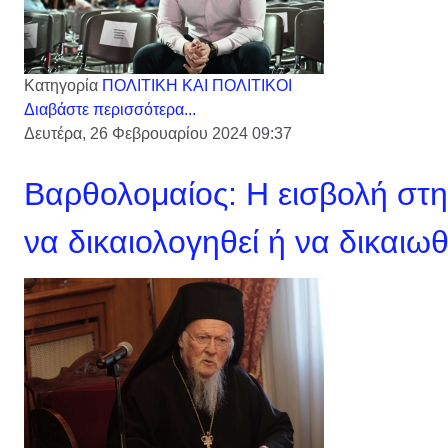
Κατηγορία
ΠΟΛΙΤΙΚΗ ΚΑΙ ΠΟΛΙΤΙΚΟΙ
Διαβάστε περισσότερα...
Δευτέρα, 26 Φεβρουαρίου 2024 09:37
Βαρθολομαίος: Η εισβολή στη
να δικαιολογηθεί ή να δικαιωθ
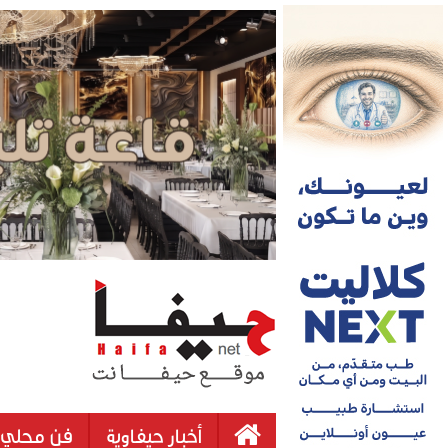
أخبار حيفاوية
فن محلي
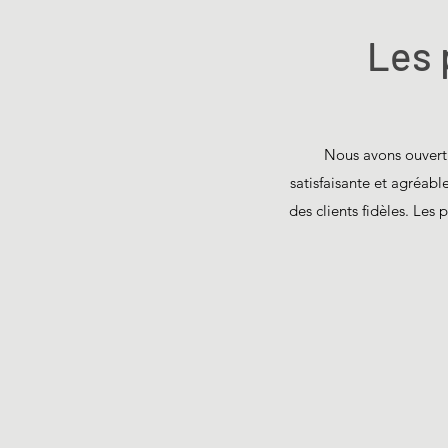
Les 
Nous avons ouvert o
satisfaisante et agréabl
des clients fidèles. Les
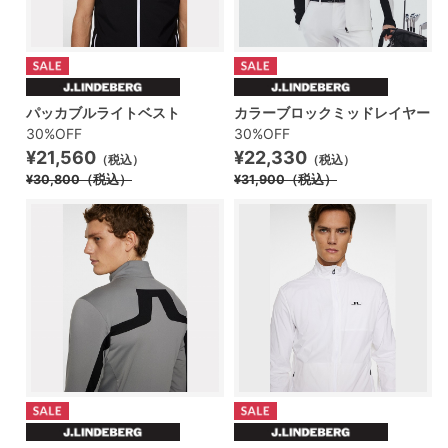
パッカブルライトベスト
カラーブロックミッドレイヤー
30%OFF
30%OFF
¥21,560
¥22,330
（税込）
（税込）
¥30,800
（税込）
¥31,900
（税込）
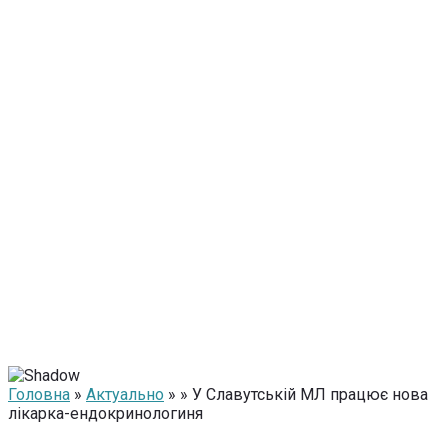
Головна
»
Актуально
» » У Славутській МЛ працює нова
лікарка-ендокринологиня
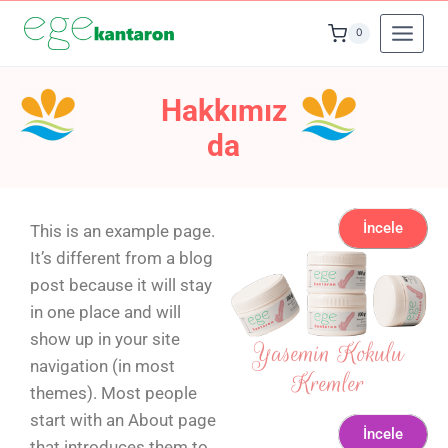
0
Hakkımız
da
İncele
This is an example page.
It’s different from a blog
post because it will stay
in one place and will
show up in your site
Yasemin Kokulu
navigation (in most
Kremler
themes). Most people
start with an About page
İncele
that introduces them to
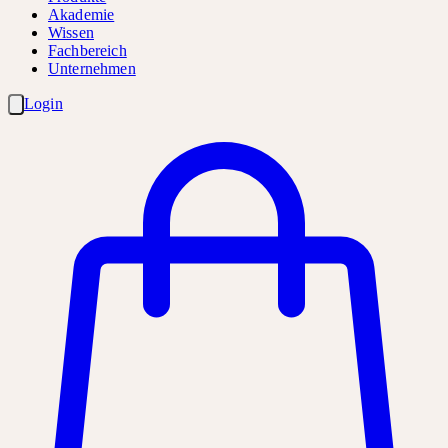
Akademie
Wissen
Fachbereich
Unternehmen
Login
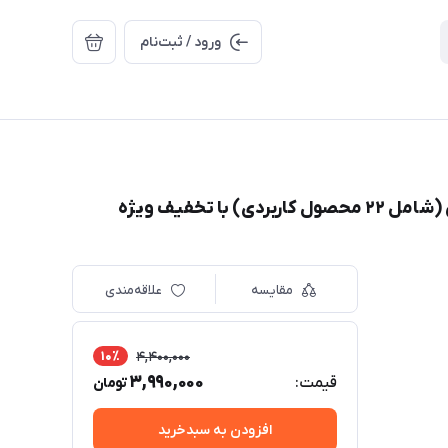
ورود / ثبت‌نام
 تخفیف ویژه
مقایسه
علاقه‌مندی
10٪
4,400,000
3,990,000
قیمت:
تومان
افزودن به سبدخرید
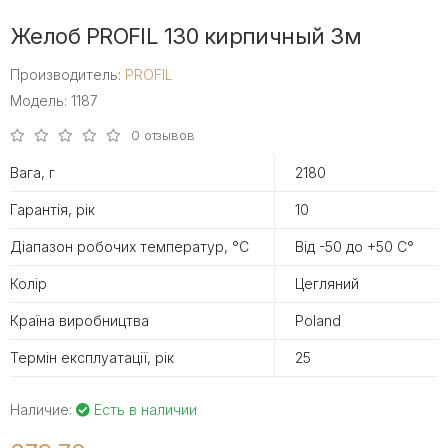
Желоб PROFIL 130 кирпичный 3м
Производитель:
PROFIL
Модель: 1187
0 отзывов
Вага, г
2180
Гарантія, рік
10
Діапазон робочих температур, °С
Від -50 до +50 С°
Колір
Цегляний
Країна виробництва
Poland
Термін експлуатації, рік
25
Наличие:
Есть в наличии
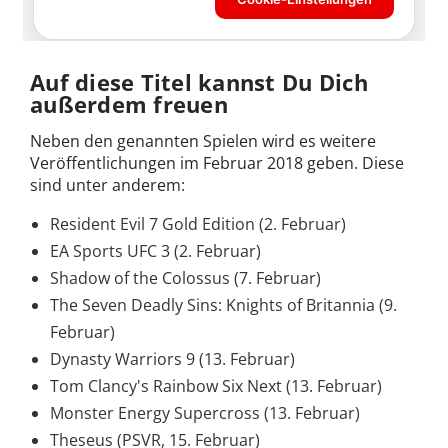
Auf diese Titel kannst Du Dich
außerdem freuen
Neben den genannten Spielen wird es weitere
Veröffentlichungen im Februar 2018 geben. Diese
sind unter anderem:
Resident Evil 7 Gold Edition (2. Februar)
EA Sports UFC 3 (2. Februar)
Shadow of the Colossus (7. Februar)
The Seven Deadly Sins: Knights of Britannia (9.
Februar)
Dynasty Warriors 9 (13. Februar)
Tom Clancy's Rainbow Six Next (13. Februar)
Monster Energy Supercross (13. Februar)
Theseus (PSVR, 15. Februar)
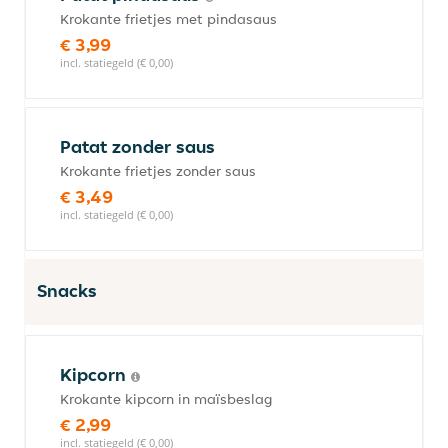
Krokante frietjes met pindasaus
€ 3,99
incl. statiegeld (€ 0,00)
Patat zonder saus
Krokante frietjes zonder saus
€ 3,49
incl. statiegeld (€ 0,00)
Snacks
Kipcorn
Krokante kipcorn in maïsbeslag
€ 2,99
incl. statiegeld (€ 0,00)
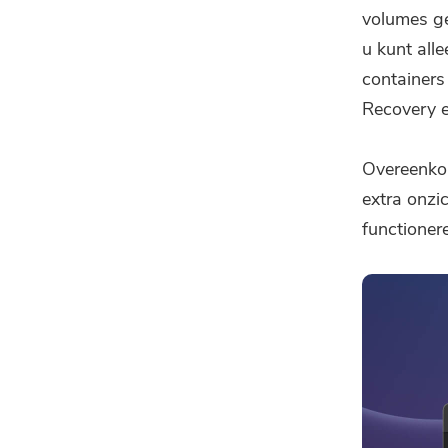
volumes ge
u kunt alle
containers
Recovery 
Overeenko
extra onzi
functioner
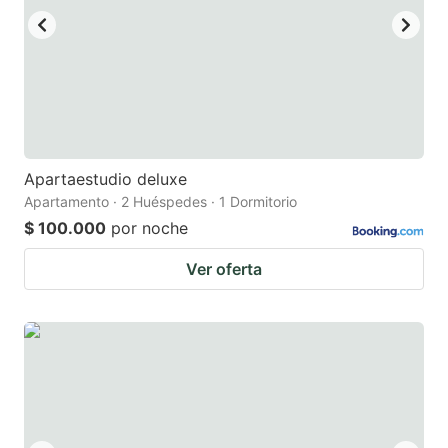
Apartaestudio deluxe
Apartamento · 2 Huéspedes · 1 Dormitorio
$ 100.000
por noche
Ver oferta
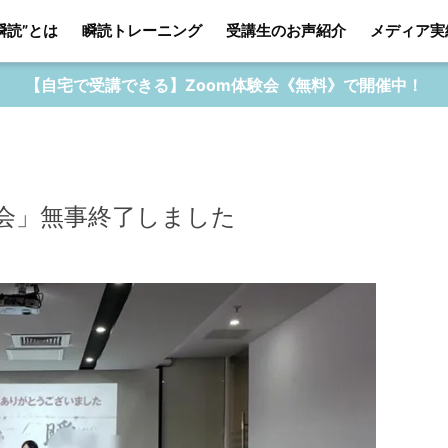
瞬読”とは
瞬読トレーニング
受講生のお声紹介
メディア実
【自宅で受講できる】Zoom体験会《無料》で開催中！
験会」無事終了しました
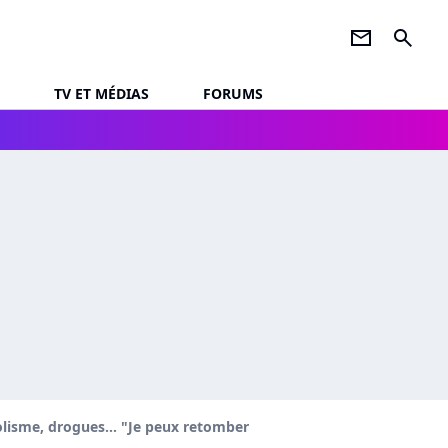
newsletter
search
TV ET MÉDIAS
FORUMS
olisme, drogues... "Je peux retomber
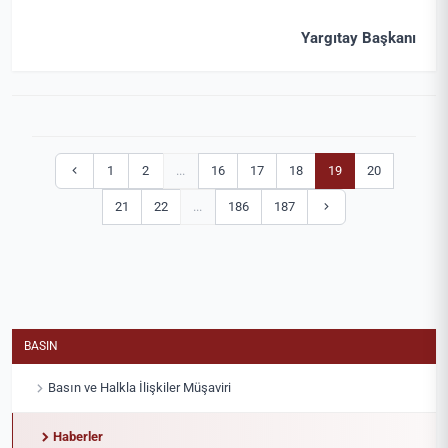
Yargıtay Başkanı
1
2
...
16
17
18
19
20
21
22
...
186
187
BASIN
Basın ve Halkla İlişkiler Müşaviri
Haberler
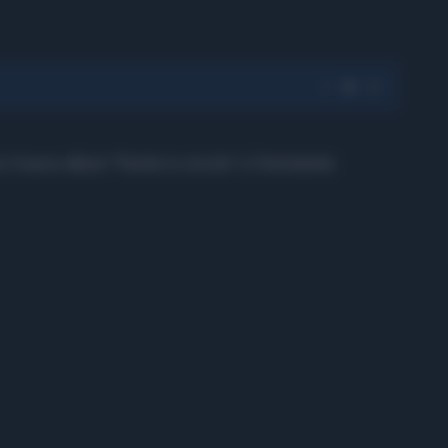
o il nuovo album "Parole in circolo" e l'imminente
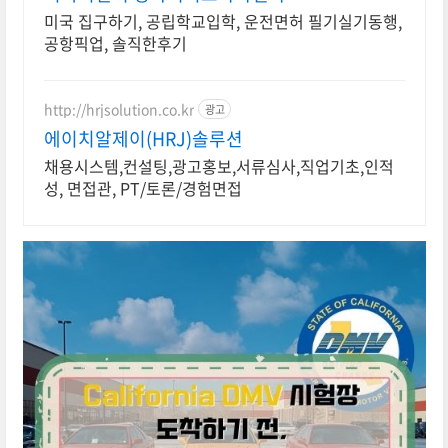
미국 집구하기, 공립학교입학, 운전면허 필기실기동행,
공항픽업, 솔직한후기
http://hrjsolution.co.kr
광고
에이치알제이(HRJ)솔루션
채용시스템,컨설팅,광고홍보,서류심사,직업기초,인적
성, 면접관, PT/토론/경험면접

• • • • •

→ TASK TO COMPLETE
An exact transcription of the listing is required, and it must contain no pictures.

→ RESPONSE
Κατηγορία
ΠΟΛΙΤΙΚΗ ΚΑΙ ΠΟΛΙΤΙΚΟΙ
Διαβάστε περισσότερα...
Δευτέρα, 26 Φεβρουαρίου 2024 09:37
Βαρθολομαίος: Η εισβολή στη
να δικαιολογηθεί ή να δικαιωθ
أخبار حيفاوية
فن محلي
Les 
Nous avons ouvert o
satisfaisante et agréabl
des clients fidèles. Les
パッカブルライトベスト
カラーブロックミッドレイヤー
30%OFF
30%OFF
¥21,560
¥22,330
（税込）
（税込）
¥30,800
（税込）
¥31,900
（税込）
Головна
»
Актуально
» » У Славутській МЛ працює нова
лікарка-ендокринологиня
0
Hakkımız
da
İncele
This is an example page.
It’s different from a blog
post because it will stay
in one place and will
show up in your site
Yasemin Kokulu
navigation (in most
Kremler
themes). Most people
start with an About page
İncele
that introduces them to
Akademie
Wissen
Fachbereich
Unternehmen
Login
ورود / ثبت‌نام
 تخفیف ویژه
مقایسه
علاقه‌مندی
10٪
4,400,000
3,990,000
قیمت:
تومان
افزودن به سبدخرید
Желоб PROFIL 130 кирпичный 3м
Производитель:
PROFIL
Модель: 1187
0 отзывов
Вага, г
2180
Гарантія, рік
10
Діапазон робочих температур, °С
Від -50 до +50 С°
Колір
Цегляний
Країна виробництва
Poland
Термін експлуатації, рік
25
Наличие:
Есть в наличии
Auf diese Titel kannst Du Dich
außerdem freuen
Neben den genannten Spielen wird es weitere
Veröffentlichungen im Februar 2018 geben. Diese
sind unter anderem:
Resident Evil 7 Gold Edition (2. Februar)
EA Sports UFC 3 (2. Februar)
Shadow of the Colossus (7. Februar)
The Seven Deadly Sins: Knights of Britannia (9.
Februar)
Dynasty Warriors 9 (13. Februar)
Tom Clancy's Rainbow Six Next (13. Februar)
Monster Energy Supercross (13. Februar)
Theseus (PSVR, 15. Februar)
Krokante frietjes met pindasaus
€ 3,99
incl. statiegeld (€ 0,00)
Patat zonder saus
Krokante frietjes zonder saus
€ 3,49
incl. statiegeld (€ 0,00)
Snacks
Kipcorn
Krokante kipcorn in maïsbeslag
€ 2,99
incl. statiegeld (€ 0,00)
volumes ge
u kunt alle
containers
Recovery 
Overeenko
extra onzi
functioner
Apartaestudio deluxe
Apartamento · 2 Huéspedes · 1 Dormitorio
$ 100.000
por noche
Ver oferta
瞬読”とは
瞬読トレーニング
受講生のお声紹介
メディア実
【自宅で受講できる】Zoom体験会《無料》で開催中！
験会」無事終了しました
newsletter
search
TV ET MÉDIAS
FORUMS
olisme, drogues... "Je peux retomber
Yargıtay Başkanı
1
2
...
16
17
18
19
20
21
22
...
186
187
BASIN
Basın ve Halkla İlişkiler Müşaviri
Haberler
o il nuovo album "Parole in circolo" e l'imminente
미국 집구하기, 공립학교입학, 운전면허 필기실기동행,
공항픽업, 솔직한후기
http://hrjsolution.co.kr
광고
에이치알제이(HRJ)솔루션
채용시스템,컨설팅,광고홍보,서류심사,직업기초,인적
성, 면접관, PT/토론/경험면접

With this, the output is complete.